You are the only person I know who has a Kindle, and I’m definitely toying. It won’t stop me buying the books, but it will stop me buying the hardback and then lugging it to and from work. I’ll happily read for 6-7 hours a day, and the Kindle screen seems eye-friendly enough for me to carry on doing that, and it has to be a damn sight easier carrying it to and from work and on the train and so on. But please tell me – is it worth it? Does it do the job? (And bearing in mind I’m wi-fi less, does it download simply by plugging the Kindle into the PC and pressing the appropriate button?)
Sorry for intruding, but I’d be really interested to have your thoughts on this.

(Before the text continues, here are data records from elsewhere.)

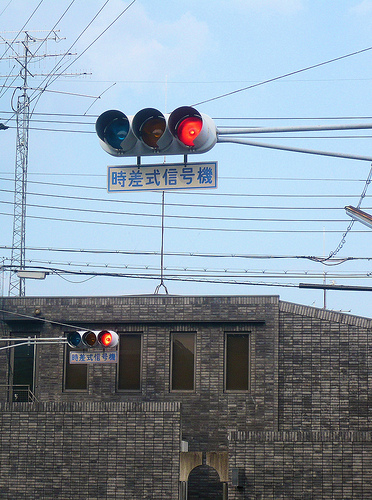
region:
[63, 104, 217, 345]
Stop lights are lit red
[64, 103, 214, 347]
Stop lights have three colors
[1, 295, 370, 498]
building is made of stone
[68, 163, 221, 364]
Street name signs under stop light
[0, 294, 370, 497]
Building is gray and brick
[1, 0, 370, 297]
Wires above building for electricity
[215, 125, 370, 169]
Metal pole holding closest stop light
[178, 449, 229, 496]
Archway made in wall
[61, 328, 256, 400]
Four rectangular building windows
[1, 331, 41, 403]
Railing and rectangular door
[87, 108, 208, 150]
gray light signal handing from wire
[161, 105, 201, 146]
gray light signal handing from wire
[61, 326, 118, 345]
gray light signal handing from wire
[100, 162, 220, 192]
blue and white sign hanging from signal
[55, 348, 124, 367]
blue and white sign hanging from signal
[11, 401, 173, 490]
gray and brown bricks of building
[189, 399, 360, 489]
gray and brown bricks of building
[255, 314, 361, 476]
gray and brown bricks of building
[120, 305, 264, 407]
gray and brown bricks of building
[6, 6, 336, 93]
gray wires against white clouds and blue sky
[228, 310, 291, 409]
the window is glass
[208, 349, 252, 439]
the window is glass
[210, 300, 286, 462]
the window is glass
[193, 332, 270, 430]
the window is glass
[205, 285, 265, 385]
the window is glass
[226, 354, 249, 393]
the window is glass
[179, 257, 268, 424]
the window is glass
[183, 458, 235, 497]
The entrance to the building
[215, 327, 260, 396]
windows of the brick building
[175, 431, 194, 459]
Entrance light of the building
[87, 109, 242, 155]
Traffic signal on a pole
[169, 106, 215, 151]
Red light on the traffic signal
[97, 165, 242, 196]
Street sign identification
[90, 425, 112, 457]
Bricks on the building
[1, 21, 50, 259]
Antenna that is on the top of the building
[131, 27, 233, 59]
Clouds in the sky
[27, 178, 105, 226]
Telephone and electrical wires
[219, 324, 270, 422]
the window is tinted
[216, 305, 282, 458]
the window is tinted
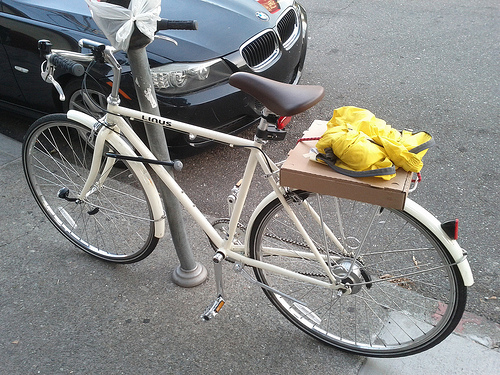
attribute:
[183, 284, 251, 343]
pedal — Silver 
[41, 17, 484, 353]
bicycle — leaning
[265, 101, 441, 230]
cardboard box — on back 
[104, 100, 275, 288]
frame — white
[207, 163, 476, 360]
tire — back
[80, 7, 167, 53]
plastic — wrapped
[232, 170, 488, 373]
wheel — back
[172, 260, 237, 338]
pedal — silver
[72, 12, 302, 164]
car — black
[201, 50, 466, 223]
road — paved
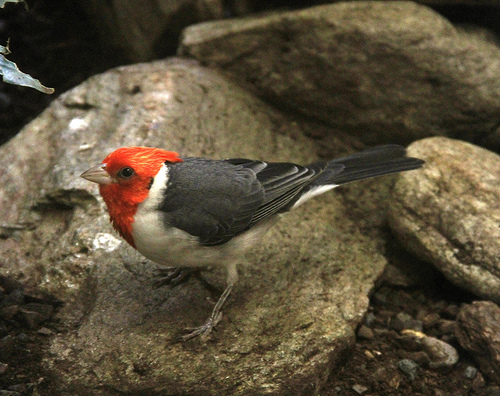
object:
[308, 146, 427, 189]
tail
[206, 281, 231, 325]
leg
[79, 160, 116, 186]
beak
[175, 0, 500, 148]
rock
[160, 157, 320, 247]
wing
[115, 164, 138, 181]
eye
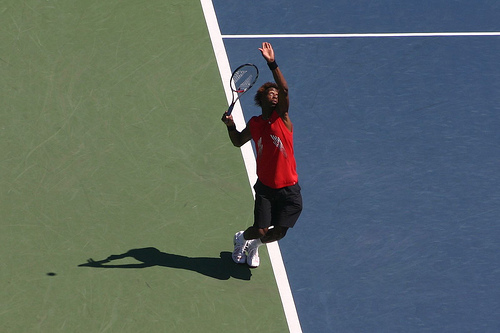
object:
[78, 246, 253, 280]
shadow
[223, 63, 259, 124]
racket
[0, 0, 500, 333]
court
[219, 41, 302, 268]
man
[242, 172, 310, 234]
shorts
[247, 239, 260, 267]
tennis shoes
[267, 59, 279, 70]
wristband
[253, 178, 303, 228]
shorts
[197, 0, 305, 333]
line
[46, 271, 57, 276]
shadow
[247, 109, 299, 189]
tank top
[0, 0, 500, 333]
game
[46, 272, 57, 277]
ball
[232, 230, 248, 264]
shoes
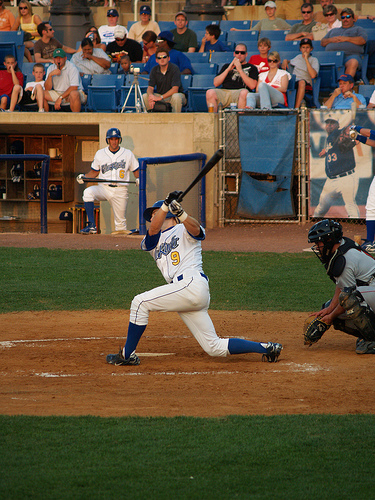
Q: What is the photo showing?
A: It is showing a field.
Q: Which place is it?
A: It is a field.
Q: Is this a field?
A: Yes, it is a field.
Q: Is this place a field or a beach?
A: It is a field.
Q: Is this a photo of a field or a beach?
A: It is showing a field.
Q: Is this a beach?
A: No, it is a field.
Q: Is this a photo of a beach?
A: No, the picture is showing a field.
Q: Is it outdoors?
A: Yes, it is outdoors.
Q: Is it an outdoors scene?
A: Yes, it is outdoors.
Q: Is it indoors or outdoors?
A: It is outdoors.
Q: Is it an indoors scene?
A: No, it is outdoors.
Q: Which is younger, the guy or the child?
A: The child is younger than the guy.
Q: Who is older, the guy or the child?
A: The guy is older than the child.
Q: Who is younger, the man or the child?
A: The child is younger than the man.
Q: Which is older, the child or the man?
A: The man is older than the child.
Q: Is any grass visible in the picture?
A: Yes, there is grass.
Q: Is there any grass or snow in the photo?
A: Yes, there is grass.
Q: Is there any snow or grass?
A: Yes, there is grass.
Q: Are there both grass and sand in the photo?
A: No, there is grass but no sand.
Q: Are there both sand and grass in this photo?
A: No, there is grass but no sand.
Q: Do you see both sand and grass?
A: No, there is grass but no sand.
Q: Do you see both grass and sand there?
A: No, there is grass but no sand.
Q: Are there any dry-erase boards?
A: No, there are no dry-erase boards.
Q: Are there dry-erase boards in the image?
A: No, there are no dry-erase boards.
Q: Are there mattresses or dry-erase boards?
A: No, there are no dry-erase boards or mattresses.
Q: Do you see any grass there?
A: Yes, there is grass.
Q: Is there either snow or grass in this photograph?
A: Yes, there is grass.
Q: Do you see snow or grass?
A: Yes, there is grass.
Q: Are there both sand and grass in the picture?
A: No, there is grass but no sand.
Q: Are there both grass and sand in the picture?
A: No, there is grass but no sand.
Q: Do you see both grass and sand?
A: No, there is grass but no sand.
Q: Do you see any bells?
A: No, there are no bells.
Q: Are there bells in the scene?
A: No, there are no bells.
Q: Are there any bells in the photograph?
A: No, there are no bells.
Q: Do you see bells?
A: No, there are no bells.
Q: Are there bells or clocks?
A: No, there are no bells or clocks.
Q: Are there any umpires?
A: No, there are no umpires.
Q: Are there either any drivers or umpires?
A: No, there are no umpires or drivers.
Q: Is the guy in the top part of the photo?
A: Yes, the guy is in the top of the image.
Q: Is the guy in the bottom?
A: No, the guy is in the top of the image.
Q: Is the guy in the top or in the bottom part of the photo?
A: The guy is in the top of the image.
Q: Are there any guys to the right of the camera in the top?
A: Yes, there is a guy to the right of the camera.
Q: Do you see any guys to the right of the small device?
A: Yes, there is a guy to the right of the camera.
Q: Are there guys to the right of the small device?
A: Yes, there is a guy to the right of the camera.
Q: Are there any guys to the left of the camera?
A: No, the guy is to the right of the camera.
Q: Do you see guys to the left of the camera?
A: No, the guy is to the right of the camera.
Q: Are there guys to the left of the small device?
A: No, the guy is to the right of the camera.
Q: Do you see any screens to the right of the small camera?
A: No, there is a guy to the right of the camera.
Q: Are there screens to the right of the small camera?
A: No, there is a guy to the right of the camera.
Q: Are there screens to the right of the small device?
A: No, there is a guy to the right of the camera.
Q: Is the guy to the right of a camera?
A: Yes, the guy is to the right of a camera.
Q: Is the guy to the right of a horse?
A: No, the guy is to the right of a camera.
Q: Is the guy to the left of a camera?
A: No, the guy is to the right of a camera.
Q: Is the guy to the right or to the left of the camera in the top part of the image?
A: The guy is to the right of the camera.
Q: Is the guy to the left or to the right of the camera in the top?
A: The guy is to the right of the camera.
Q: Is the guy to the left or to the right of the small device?
A: The guy is to the right of the camera.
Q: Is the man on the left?
A: Yes, the man is on the left of the image.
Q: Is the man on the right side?
A: No, the man is on the left of the image.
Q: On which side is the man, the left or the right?
A: The man is on the left of the image.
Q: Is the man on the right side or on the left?
A: The man is on the left of the image.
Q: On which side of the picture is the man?
A: The man is on the left of the image.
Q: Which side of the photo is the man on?
A: The man is on the left of the image.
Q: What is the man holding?
A: The man is holding the bat.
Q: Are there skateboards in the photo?
A: No, there are no skateboards.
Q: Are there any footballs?
A: No, there are no footballs.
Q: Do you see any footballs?
A: No, there are no footballs.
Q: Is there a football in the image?
A: No, there are no footballs.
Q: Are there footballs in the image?
A: No, there are no footballs.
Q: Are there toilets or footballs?
A: No, there are no footballs or toilets.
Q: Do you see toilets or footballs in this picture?
A: No, there are no footballs or toilets.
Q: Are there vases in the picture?
A: No, there are no vases.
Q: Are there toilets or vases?
A: No, there are no vases or toilets.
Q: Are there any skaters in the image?
A: No, there are no skaters.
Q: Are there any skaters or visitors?
A: No, there are no skaters or visitors.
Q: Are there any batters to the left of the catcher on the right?
A: Yes, there is a batter to the left of the catcher.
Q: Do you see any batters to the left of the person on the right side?
A: Yes, there is a batter to the left of the catcher.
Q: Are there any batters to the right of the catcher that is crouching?
A: No, the batter is to the left of the catcher.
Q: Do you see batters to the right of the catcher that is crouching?
A: No, the batter is to the left of the catcher.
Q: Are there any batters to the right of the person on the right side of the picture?
A: No, the batter is to the left of the catcher.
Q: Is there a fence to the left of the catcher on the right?
A: No, there is a batter to the left of the catcher.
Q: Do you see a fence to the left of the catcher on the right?
A: No, there is a batter to the left of the catcher.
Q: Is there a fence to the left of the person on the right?
A: No, there is a batter to the left of the catcher.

It does the job, and the screen is definitely eye-friendly. A pleasant reading experience. However, if you’re a wifi free zone, you’d pretty much have to buy the more expensive 3G version. That does what it says on the tin; books download very quickly, (you buy ’em, Amazon sends ’em) you don’t have to add a SIM card or have a 3G package with O2 etc, as you do with an iPad, plus you can transfer your own documents to it pretty easily, for a very small charge. I’m talking pennies here. With such an expensive piece of kit, you have to be a little careful, but no more than with your Blackberry or iPhone.